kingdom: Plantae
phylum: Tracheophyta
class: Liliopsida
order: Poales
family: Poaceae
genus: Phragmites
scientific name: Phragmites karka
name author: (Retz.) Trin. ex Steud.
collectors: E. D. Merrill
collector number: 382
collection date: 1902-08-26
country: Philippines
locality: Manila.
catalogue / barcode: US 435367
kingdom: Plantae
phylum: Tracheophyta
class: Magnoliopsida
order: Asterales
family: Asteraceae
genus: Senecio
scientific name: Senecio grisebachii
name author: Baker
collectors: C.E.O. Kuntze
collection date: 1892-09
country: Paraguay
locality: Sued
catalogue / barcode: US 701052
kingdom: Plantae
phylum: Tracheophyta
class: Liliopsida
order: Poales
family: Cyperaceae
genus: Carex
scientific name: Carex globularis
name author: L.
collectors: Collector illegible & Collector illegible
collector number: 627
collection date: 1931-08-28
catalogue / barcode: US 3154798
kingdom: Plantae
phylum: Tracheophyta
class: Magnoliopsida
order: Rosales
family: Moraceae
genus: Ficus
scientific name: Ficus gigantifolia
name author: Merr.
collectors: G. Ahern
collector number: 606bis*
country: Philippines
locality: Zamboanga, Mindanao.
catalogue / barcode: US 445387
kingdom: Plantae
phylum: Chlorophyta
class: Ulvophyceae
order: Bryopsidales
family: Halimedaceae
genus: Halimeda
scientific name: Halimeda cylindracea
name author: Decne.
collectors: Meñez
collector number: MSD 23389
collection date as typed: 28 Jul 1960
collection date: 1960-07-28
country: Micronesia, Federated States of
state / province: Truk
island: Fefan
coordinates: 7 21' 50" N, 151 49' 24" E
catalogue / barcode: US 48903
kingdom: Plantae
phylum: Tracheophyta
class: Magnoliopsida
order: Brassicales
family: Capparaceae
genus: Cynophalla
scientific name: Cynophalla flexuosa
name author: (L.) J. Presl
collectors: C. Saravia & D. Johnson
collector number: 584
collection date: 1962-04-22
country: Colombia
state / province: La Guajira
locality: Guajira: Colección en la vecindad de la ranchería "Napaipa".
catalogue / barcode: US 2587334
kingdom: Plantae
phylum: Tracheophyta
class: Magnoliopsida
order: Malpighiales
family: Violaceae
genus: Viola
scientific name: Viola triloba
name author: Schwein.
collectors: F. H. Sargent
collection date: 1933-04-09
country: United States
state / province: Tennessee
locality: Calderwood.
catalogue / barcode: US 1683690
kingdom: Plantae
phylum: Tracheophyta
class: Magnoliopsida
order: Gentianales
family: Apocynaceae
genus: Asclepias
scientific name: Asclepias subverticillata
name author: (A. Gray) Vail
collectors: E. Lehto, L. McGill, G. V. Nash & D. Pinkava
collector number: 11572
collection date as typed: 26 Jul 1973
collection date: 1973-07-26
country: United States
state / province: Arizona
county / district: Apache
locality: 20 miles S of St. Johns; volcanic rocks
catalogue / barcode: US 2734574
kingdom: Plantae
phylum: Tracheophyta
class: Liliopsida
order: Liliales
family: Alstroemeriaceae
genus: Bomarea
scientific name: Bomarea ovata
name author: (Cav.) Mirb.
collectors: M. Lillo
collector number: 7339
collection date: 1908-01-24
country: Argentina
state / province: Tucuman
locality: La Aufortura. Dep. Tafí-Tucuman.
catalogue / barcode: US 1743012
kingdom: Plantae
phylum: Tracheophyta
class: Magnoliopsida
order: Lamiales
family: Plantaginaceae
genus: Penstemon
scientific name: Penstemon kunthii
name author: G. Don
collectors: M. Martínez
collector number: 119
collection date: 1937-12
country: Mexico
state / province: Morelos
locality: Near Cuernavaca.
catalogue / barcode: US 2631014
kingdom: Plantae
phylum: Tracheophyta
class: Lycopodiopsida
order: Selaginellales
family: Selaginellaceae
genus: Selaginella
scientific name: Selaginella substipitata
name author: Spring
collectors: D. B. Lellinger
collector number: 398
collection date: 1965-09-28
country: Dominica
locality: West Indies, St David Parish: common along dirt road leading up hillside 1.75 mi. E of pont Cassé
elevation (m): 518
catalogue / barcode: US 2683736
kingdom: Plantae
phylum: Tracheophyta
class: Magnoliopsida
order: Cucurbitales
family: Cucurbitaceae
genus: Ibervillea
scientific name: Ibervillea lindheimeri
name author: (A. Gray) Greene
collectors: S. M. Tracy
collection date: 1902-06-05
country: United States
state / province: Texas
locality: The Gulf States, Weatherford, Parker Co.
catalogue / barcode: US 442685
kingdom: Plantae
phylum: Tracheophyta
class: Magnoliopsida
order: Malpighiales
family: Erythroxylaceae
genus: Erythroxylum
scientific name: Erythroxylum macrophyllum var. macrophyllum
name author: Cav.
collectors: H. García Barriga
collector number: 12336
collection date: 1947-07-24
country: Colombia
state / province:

** Given task **
Can you write out all of the lines above again, swapping each "collectors" for "collected by" and leaving everything else unchanged?

** Solution for this task **
kingdom: Plantae
phylum: Tracheophyta
class: Liliopsida
order: Poales
family: Poaceae
genus: Phragmites
scientific name: Phragmites karka
name author: (Retz.) Trin. ex Steud.
collected by: E. D. Merrill
collector number: 382
collection date: 1902-08-26
country: Philippines
locality: Manila.
catalogue / barcode: US 435367
kingdom: Plantae
phylum: Tracheophyta
class: Magnoliopsida
order: Asterales
family: Asteraceae
genus: Senecio
scientific name: Senecio grisebachii
name author: Baker
collected by: C.E.O. Kuntze
collection date: 1892-09
country: Paraguay
locality: Sued
catalogue / barcode: US 701052
kingdom: Plantae
phylum: Tracheophyta
class: Liliopsida
order: Poales
family: Cyperaceae
genus: Carex
scientific name: Carex globularis
name author: L.
collected by: Collector illegible & Collector illegible
collector number: 627
collection date: 1931-08-28
catalogue / barcode: US 3154798
kingdom: Plantae
phylum: Tracheophyta
class: Magnoliopsida
order: Rosales
family: Moraceae
genus: Ficus
scientific name: Ficus gigantifolia
name author: Merr.
collected by: G. Ahern
collector number: 606bis*
country: Philippines
locality: Zamboanga, Mindanao.
catalogue / barcode: US 445387
kingdom: Plantae
phylum: Chlorophyta
class: Ulvophyceae
order: Bryopsidales
family: Halimedaceae
genus: Halimeda
scientific name: Halimeda cylindracea
name author: Decne.
collected by: Meñez
collector number: MSD 23389
collection date as typed: 28 Jul 1960
collection date: 1960-07-28
country: Micronesia, Federated States of
state / province: Truk
island: Fefan
coordinates: 7 21' 50" N, 151 49' 24" E
catalogue / barcode: US 48903
kingdom: Plantae
phylum: Tracheophyta
class: Magnoliopsida
order: Brassicales
family: Capparaceae
genus: Cynophalla
scientific name: Cynophalla flexuosa
name author: (L.) J. Presl
collected by: C. Saravia & D. Johnson
collector number: 584
collection date: 1962-04-22
country: Colombia
state / province: La Guajira
locality: Guajira: Colección en la vecindad de la ranchería "Napaipa".
catalogue / barcode: US 2587334
kingdom: Plantae
phylum: Tracheophyta
class: Magnoliopsida
order: Malpighiales
family: Violaceae
genus: Viola
scientific name: Viola triloba
name author: Schwein.
collected by: F. H. Sargent
collection date: 1933-04-09
country: United States
state / province: Tennessee
locality: Calderwood.
catalogue / barcode: US 1683690
kingdom: Plantae
phylum: Tracheophyta
class: Magnoliopsida
order: Gentianales
family: Apocynaceae
genus: Asclepias
scientific name: Asclepias subverticillata
name author: (A. Gray) Vail
collected by: E. Lehto, L. McGill, G. V. Nash & D. Pinkava
collector number: 11572
collection date as typed: 26 Jul 1973
collection date: 1973-07-26
country: United States
state / province: Arizona
county / district: Apache
locality: 20 miles S of St. Johns; volcanic rocks
catalogue / barcode: US 2734574
kingdom: Plantae
phylum: Tracheophyta
class: Liliopsida
order: Liliales
family: Alstroemeriaceae
genus: Bomarea
scientific name: Bomarea ovata
name author: (Cav.) Mirb.
collected by: M. Lillo
collector number: 7339
collection date: 1908-01-24
country: Argentina
state / province: Tucuman
locality: La Aufortura. Dep. Tafí-Tucuman.
catalogue / barcode: US 1743012
kingdom: Plantae
phylum: Tracheophyta
class: Magnoliopsida
order: Lamiales
family: Plantaginaceae
genus: Penstemon
scientific name: Penstemon kunthii
name author: G. Don
collected by: M. Martínez
collector number: 119
collection date: 1937-12
country: Mexico
state / province: Morelos
locality: Near Cuernavaca.
catalogue / barcode: US 2631014
kingdom: Plantae
phylum: Tracheophyta
class: Lycopodiopsida
order: Selaginellales
family: Selaginellaceae
genus: Selaginella
scientific name: Selaginella substipitata
name author: Spring
collected by: D. B. Lellinger
collector number: 398
collection date: 1965-09-28
country: Dominica
locality: West Indies, St David Parish: common along dirt road leading up hillside 1.75 mi. E of pont Cassé
elevation (m): 518
catalogue / barcode: US 2683736
kingdom: Plantae
phylum: Tracheophyta
class: Magnoliopsida
order: Cucurbitales
family: Cucurbitaceae
genus: Ibervillea
scientific name: Ibervillea lindheimeri
name author: (A. Gray) Greene
collected by: S. M. Tracy
collection date: 1902-06-05
country: United States
state / province: Texas
locality: The Gulf States, Weatherford, Parker Co.
catalogue / barcode: US 442685
kingdom: Plantae
phylum: Tracheophyta
class: Magnoliopsida
order: Malpighiales
family: Erythroxylaceae
genus: Erythroxylum
scientific name: Erythroxylum macrophyllum var. macrophyllum
name author: Cav.
collected by: H. García Barriga
collector number: 12336
collection date: 1947-07-24
country: Colombia
state / province:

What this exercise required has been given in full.